• Set problem:
Render every line of the data below as a JSON list of strings, one string per line, and leave out any blank lines.

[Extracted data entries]
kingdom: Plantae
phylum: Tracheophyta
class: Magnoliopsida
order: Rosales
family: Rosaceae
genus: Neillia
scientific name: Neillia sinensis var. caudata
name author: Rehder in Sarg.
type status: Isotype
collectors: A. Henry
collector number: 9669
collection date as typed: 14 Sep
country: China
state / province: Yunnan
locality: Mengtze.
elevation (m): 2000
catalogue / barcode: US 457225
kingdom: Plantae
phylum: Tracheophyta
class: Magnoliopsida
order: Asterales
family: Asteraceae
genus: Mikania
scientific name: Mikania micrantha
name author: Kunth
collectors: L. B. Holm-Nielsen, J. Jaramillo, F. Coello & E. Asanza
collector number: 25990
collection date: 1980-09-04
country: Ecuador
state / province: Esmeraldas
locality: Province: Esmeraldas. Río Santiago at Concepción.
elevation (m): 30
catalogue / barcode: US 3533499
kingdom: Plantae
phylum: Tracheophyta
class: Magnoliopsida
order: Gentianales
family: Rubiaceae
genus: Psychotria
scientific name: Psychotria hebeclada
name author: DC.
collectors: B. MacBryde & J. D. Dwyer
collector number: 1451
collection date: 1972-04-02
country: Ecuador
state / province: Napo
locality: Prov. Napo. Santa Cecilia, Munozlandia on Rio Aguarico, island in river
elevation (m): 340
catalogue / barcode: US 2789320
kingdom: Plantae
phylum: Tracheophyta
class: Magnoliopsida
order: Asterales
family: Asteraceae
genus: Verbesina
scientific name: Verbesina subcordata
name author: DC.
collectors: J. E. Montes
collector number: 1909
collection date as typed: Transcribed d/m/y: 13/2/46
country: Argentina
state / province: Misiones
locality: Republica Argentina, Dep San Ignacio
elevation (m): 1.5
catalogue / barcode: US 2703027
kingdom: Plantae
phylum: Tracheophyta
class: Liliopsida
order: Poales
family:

• The result:
[
  "kingdom: Plantae",
  "phylum: Tracheophyta",
  "class: Magnoliopsida",
  "order: Rosales",
  "family: Rosaceae",
  "genus: Neillia",
  "scientific name: Neillia sinensis var. caudata",
  "name author: Rehder in Sarg.",
  "type status: Isotype",
  "collectors: A. Henry",
  "collector number: 9669",
  "collection date as typed: 14 Sep",
  "country: China",
  "state / province: Yunnan",
  "locality: Mengtze.",
  "elevation (m): 2000",
  "catalogue / barcode: US 457225",
  "kingdom: Plantae",
  "phylum: Tracheophyta",
  "class: Magnoliopsida",
  "order: Asterales",
  "family: Asteraceae",
  "genus: Mikania",
  "scientific name: Mikania micrantha",
  "name author: Kunth",
  "collectors: L. B. Holm-Nielsen, J. Jaramillo, F. Coello & E. Asanza",
  "collector number: 25990",
  "collection date: 1980-09-04",
  "country: Ecuador",
  "state / province: Esmeraldas",
  "locality: Province: Esmeraldas. Río Santiago at Concepción.",
  "elevation (m): 30",
  "catalogue / barcode: US 3533499",
  "kingdom: Plantae",
  "phylum: Tracheophyta",
  "class: Magnoliopsida",
  "order: Gentianales",
  "family: Rubiaceae",
  "genus: Psychotria",
  "scientific name: Psychotria hebeclada",
  "name author: DC.",
  "collectors: B. MacBryde & J. D. Dwyer",
  "collector number: 1451",
  "collection date: 1972-04-02",
  "country: Ecuador",
  "state / province: Napo",
  "locality: Prov. Napo. Santa Cecilia, Munozlandia on Rio Aguarico, island in river",
  "elevation (m): 340",
  "catalogue / barcode: US 2789320",
  "kingdom: Plantae",
  "phylum: Tracheophyta",
  "class: Magnoliopsida",
  "order: Asterales",
  "family: Asteraceae",
  "genus: Verbesina",
  "scientific name: Verbesina subcordata",
  "name author: DC.",
  "collectors: J. E. Montes",
  "collector number: 1909",
  "collection date as typed: Transcribed d/m/y: 13/2/46",
  "country: Argentina",
  "state / province: Misiones",
  "locality: Republica Argentina, Dep San Ignacio",
  "elevation (m): 1.5",
  "catalogue / barcode: US 2703027",
  "kingdom: Plantae",
  "phylum: Tracheophyta",
  "class: Liliopsida",
  "order: Poales",
  "family:"
]